What you need to do
Rewrite the source text in the rows below as a Markdown table with two columns, Line and Text. Number each non-blank line in the Line column, put the line itself in the Text column, skip blank lines, and leave out the pictures.

::::::

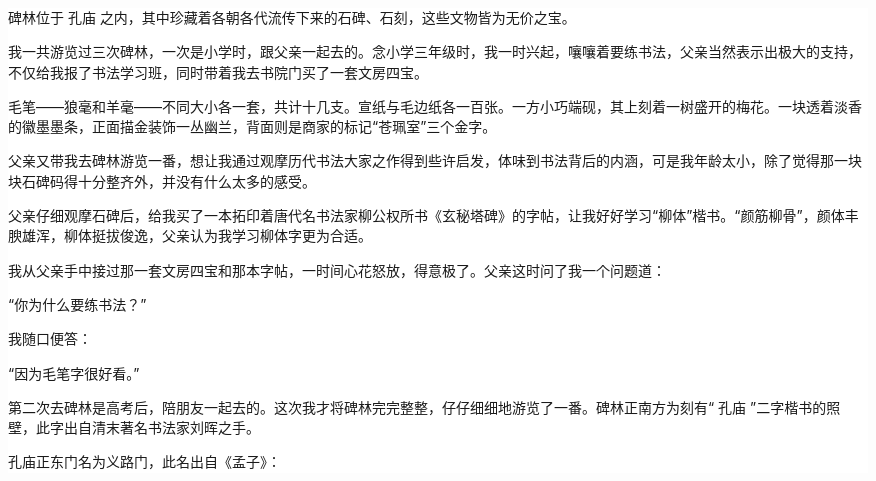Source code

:    <span style="font-weight: 400;">
    碑林位于
    <ok href="https://www.epochtimes.com/gb/tag/%E5%AD%94%E5%BA%99.html">
     孔庙
    </ok>
    之内，其中珍藏着各朝各代流传下来的石碑、石刻，这些文物皆为无价之宝。
   </span>
  </p>
  <p>
   <span style="font-weight: 400;">
    我一共游览过三次碑林，一次是小学时，跟父亲一起去的。念小学三年级时，我一时兴起，嚷嚷着要练书法，父亲当然表示出极大的支持，不仅给我报了书法学习班，同时带着我去书院门买了一套文房四宝。
   </span>
  </p>
  <p>
   <span style="font-weight: 400;">
    毛笔——狼毫和羊毫——不同大小各一套，共计十几支。宣纸与毛边纸各一百张。一方小巧端砚，其上刻着一树盛开的梅花。一块透着淡香的徽墨墨条，正面描金装饰一丛幽兰，背面则是商家的标记“苍珮室”三个金字。
   </span>
  </p>
  <p>
   <span style="font-weight: 400;">
    父亲又带我去碑林游览一番，想让我通过观摩历代书法大家之作得到些许启发，体味到书法背后的内涵，可是我年龄太小，除了觉得那一块块石碑码得十分整齐外，并没有什么太多的感受。
   </span>
  </p>
  <p>
   <span style="font-weight: 400;">
    父亲仔细观摩石碑后，给我买了一本拓印着唐代名书法家柳公权所书《玄秘塔碑》的字帖，让我好好学习“柳体”楷书。“颜筋柳骨”，颜体丰腴雄浑，柳体挺拔俊逸，父亲认为我学习柳体字更为合适。
   </span>
  </p>
  <p>
   <span style="font-weight: 400;">
    我从父亲手中接过那一套文房四宝和那本字帖，一时间心花怒放，得意极了。父亲这时问了我一个问题道：
   </span>
  </p>
  <p>
   <span style="font-weight: 400;">
    “你为什么要练书法？”
   </span>
  </p>
  <p>
   <span style="font-weight: 400;">
    我随口便答：
   </span>
  </p>
  <p>
   <span style="font-weight: 400;">
    “因为毛笔字很好看。”
   </span>
  </p>
  <p>
   <span style="font-weight: 400;">
    第二次去碑林是高考后，陪朋友一起去的。这次我才将碑林完完整整，仔仔细细地游览了一番。碑林正南方为刻有“
    <ok href="https://www.epochtimes.com/gb/tag/%E5%AD%94%E5%BA%99.html">
     孔庙
    </ok>
    ”二字楷书的照壁，此字出自清末著名书法家刘晖之手。
   </span>
  </p>
  <p>
   <span style="font-weight: 400;">
    孔庙正东门名为义路门，此名出自《孟子》：
   </span>
  </p>
  <p>
   <span style="font-weight: 400;">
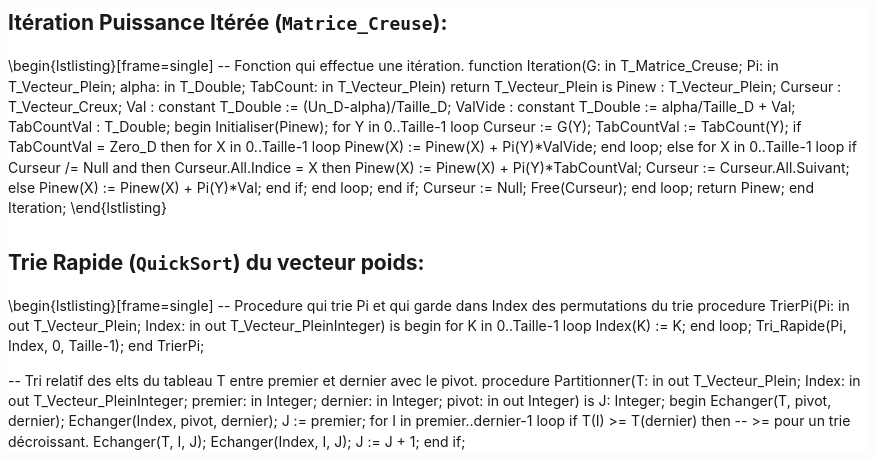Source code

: ## Itération Puissance Itérée (`Matrice_Creuse`):

\begin{lstlisting}[frame=single]
  -- Fonction qui effectue une itération.
  function Iteration(G: in T_Matrice_Creuse; Pi: in T_Vecteur_Plein; alpha: in T_Double; TabCount: in T_Vecteur_Plein) return T_Vecteur_Plein is
      Pinew : T_Vecteur_Plein;
      Curseur : T_Vecteur_Creux;
      Val : constant T_Double := (Un_D-alpha)/Taille_D;
      ValVide : constant T_Double := alpha/Taille_D + Val;
      TabCountVal : T_Double;
  begin
      Initialiser(Pinew);
      for Y in 0..Taille-1 loop
          Curseur := G(Y);
          TabCountVal := TabCount(Y);
          if TabCountVal = Zero_D then
              for X in 0..Taille-1 loop
                  Pinew(X) := Pinew(X) + Pi(Y)*ValVide;
              end loop;
          else
              for X in 0..Taille-1 loop
                  if Curseur /= Null and then Curseur.All.Indice = X then
                      Pinew(X) := Pinew(X) + Pi(Y)*TabCountVal;
                      Curseur := Curseur.All.Suivant;
                  else
                      Pinew(X) := Pinew(X) + Pi(Y)*Val;
                  end if;
              end loop;
          end if;
          Curseur := Null;
          Free(Curseur);
      end loop;
      return Pinew;
  end Iteration;
\end{lstlisting}

## Trie Rapide (`QuickSort`) du vecteur poids:

\begin{lstlisting}[frame=single]
  -- Procedure qui trie Pi et qui garde dans Index des permutations du trie
  procedure TrierPi(Pi: in out T_Vecteur_Plein; Index: in out T_Vecteur_PleinInteger) is
  begin
      for K in 0..Taille-1 loop
          Index(K) := K;
      end loop;
      Tri_Rapide(Pi, Index, 0, Taille-1);
  end TrierPi;

  -- Tri relatif des elts du tableau T entre premier et dernier avec le pivot.
  procedure Partitionner(T: in out T_Vecteur_Plein; Index: in out T_Vecteur_PleinInteger; 
                          premier: in Integer; dernier: in Integer; pivot: in out Integer) is
      J: Integer;
  begin
      Echanger(T, pivot, dernier);
      Echanger(Index, pivot, dernier);
      J := premier;
      for I in premier..dernier-1 loop
          if T(I) >= T(dernier) then -- >= pour un trie décroissant.
              Echanger(T, I, J);
              Echanger(Index, I, J);
              J := J + 1;
          end if;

::::::

Worked solution
| Line | Text |
|---|---|
| 1 | Source code |
| 2 | :    <span style="font-weight: 400;"> |
| 3 |     碑林位于 |
| 4 |     <ok href="https://www.epochtimes.com/gb/tag/%E5%AD%94%E5%BA%99.html"> |
| 5 |      孔庙 |
| 6 |     </ok> |
| 7 |     之内，其中珍藏着各朝各代流传下来的石碑、石刻，这些文物皆为无价之宝。 |
| 8 |    </span> |
| 9 |   </p> |
| 10 |   <p> |
| 11 |    <span style="font-weight: 400;"> |
| 12 |     我一共游览过三次碑林，一次是小学时，跟父亲一起去的。念小学三年级时，我一时兴起，嚷嚷着要练书法，父亲当然表示出极大的支持，不仅给我报了书法学习班，同时带着我去书院门买了一套文房四宝。 |
| 13 |    </span> |
| 14 |   </p> |
| 15 |   <p> |
| 16 |    <span style="font-weight: 400;"> |
| 17 |     毛笔——狼毫和羊毫——不同大小各一套，共计十几支。宣纸与毛边纸各一百张。一方小巧端砚，其上刻着一树盛开的梅花。一块透着淡香的徽墨墨条，正面描金装饰一丛幽兰，背面则是商家的标记“苍珮室”三个金字。 |
| 18 |    </span> |
| 19 |   </p> |
| 20 |   <p> |
| 21 |    <span style="font-weight: 400;"> |
| 22 |     父亲又带我去碑林游览一番，想让我通过观摩历代书法大家之作得到些许启发，体味到书法背后的内涵，可是我年龄太小，除了觉得那一块块石碑码得十分整齐外，并没有什么太多的感受。 |
| 23 |    </span> |
| 24 |   </p> |
| 25 |   <p> |
| 26 |    <span style="font-weight: 400;"> |
| 27 |     父亲仔细观摩石碑后，给我买了一本拓印着唐代名书法家柳公权所书《玄秘塔碑》的字帖，让我好好学习“柳体”楷书。“颜筋柳骨”，颜体丰腴雄浑，柳体挺拔俊逸，父亲认为我学习柳体字更为合适。 |
| 28 |    </span> |
| 29 |   </p> |
| 30 |   <p> |
| 31 |    <span style="font-weight: 400;"> |
| 32 |     我从父亲手中接过那一套文房四宝和那本字帖，一时间心花怒放，得意极了。父亲这时问了我一个问题道： |
| 33 |    </span> |
| 34 |   </p> |
| 35 |   <p> |
| 36 |    <span style="font-weight: 400;"> |
| 37 |     “你为什么要练书法？” |
| 38 |    </span> |
| 39 |   </p> |
| 40 |   <p> |
| 41 |    <span style="font-weight: 400;"> |
| 42 |     我随口便答： |
| 43 |    </span> |
| 44 |   </p> |
| 45 |   <p> |
| 46 |    <span style="font-weight: 400;"> |
| 47 |     “因为毛笔字很好看。” |
| 48 |    </span> |
| 49 |   </p> |
| 50 |   <p> |
| 51 |    <span style="font-weight: 400;"> |
| 52 |     第二次去碑林是高考后，陪朋友一起去的。这次我才将碑林完完整整，仔仔细细地游览了一番。碑林正南方为刻有“ |
| 53 |     <ok href="https://www.epochtimes.com/gb/tag/%E5%AD%94%E5%BA%99.html"> |
| 54 |      孔庙 |
| 55 |     </ok> |
| 56 |     ”二字楷书的照壁，此字出自清末著名书法家刘晖之手。 |
| 57 |    </span> |
| 58 |   </p> |
| 59 |   <p> |
| 60 |    <span style="font-weight: 400;"> |
| 61 |     孔庙正东门名为义路门，此名出自《孟子》： |
| 62 |    </span> |
| 63 |   </p> |
| 64 |   <p> |
| 65 |    <span style="font-weight: 400;"> |
| 66 | Source code |
| 67 | : ## Itération Puissance Itérée (`Matrice_Creuse`): |
| 68 | \begin{lstlisting}[frame=single] |
| 69 |   -- Fonction qui effectue une itération. |
| 70 |   function Iteration(G: in T_Matrice_Creuse; Pi: in T_Vecteur_Plein; alpha: in T_Double; TabCount: in T_Vecteur_Plein) return T_Vecteur_Plein is |
| 71 |       Pinew : T_Vecteur_Plein; |
| 72 |       Curseur : T_Vecteur_Creux; |
| 73 |       Val : constant T_Double := (Un_D-alpha)/Taille_D; |
| 74 |       ValVide : constant T_Double := alpha/Taille_D + Val; |
| 75 |       TabCountVal : T_Double; |
| 76 |   begin |
| 77 |       Initialiser(Pinew); |
| 78 |       for Y in 0..Taille-1 loop |
| 79 |           Curseur := G(Y); |
| 80 |           TabCountVal := TabCount(Y); |
| 81 |           if TabCountVal = Zero_D then |
| 82 |               for X in 0..Taille-1 loop |
| 83 |                   Pinew(X) := Pinew(X) + Pi(Y)*ValVide; |
| 84 |               end loop; |
| 85 |           else |
| 86 |               for X in 0..Taille-1 loop |
| 87 |                   if Curseur /= Null and then Curseur.All.Indice = X then |
| 88 |                       Pinew(X) := Pinew(X) + Pi(Y)*TabCountVal; |
| 89 |                       Curseur := Curseur.All.Suivant; |
| 90 |                   else |
| 91 |                       Pinew(X) := Pinew(X) + Pi(Y)*Val; |
| 92 |                   end if; |
| 93 |               end loop; |
| 94 |           end if; |
| 95 |           Curseur := Null; |
| 96 |           Free(Curseur); |
| 97 |       end loop; |
| 98 |       return Pinew; |
| 99 |   end Iteration; |
| 100 | \end{lstlisting} |
| 101 | ## Trie Rapide (`QuickSort`) du vecteur poids: |
| 102 | \begin{lstlisting}[frame=single] |
| 103 |   -- Procedure qui trie Pi et qui garde dans Index des permutations du trie |
| 104 |   procedure TrierPi(Pi: in out T_Vecteur_Plein; Index: in out T_Vecteur_PleinInteger) is |
| 105 |   begin |
| 106 |       for K in 0..Taille-1 loop |
| 107 |           Index(K) := K; |
| 108 |       end loop; |
| 109 |       Tri_Rapide(Pi, Index, 0, Taille-1); |
| 110 |   end TrierPi; |
| 111 |   -- Tri relatif des elts du tableau T entre premier et dernier avec le pivot. |
| 112 |   procedure Partitionner(T: in out T_Vecteur_Plein; Index: in out T_Vecteur_PleinInteger;  |
| 113 |                           premier: in Integer; dernier: in Integer; pivot: in out Integer) is |
| 114 |       J: Integer; |
| 115 |   begin |
| 116 |       Echanger(T, pivot, dernier); |
| 117 |       Echanger(Index, pivot, dernier); |
| 118 |       J := premier; |
| 119 |       for I in premier..dernier-1 loop |
| 120 |           if T(I) >= T(dernier) then -- >= pour un trie décroissant. |
| 121 |               Echanger(T, I, J); |
| 122 |               Echanger(Index, I, J); |
| 123 |               J := J + 1; |
| 124 |           end if; |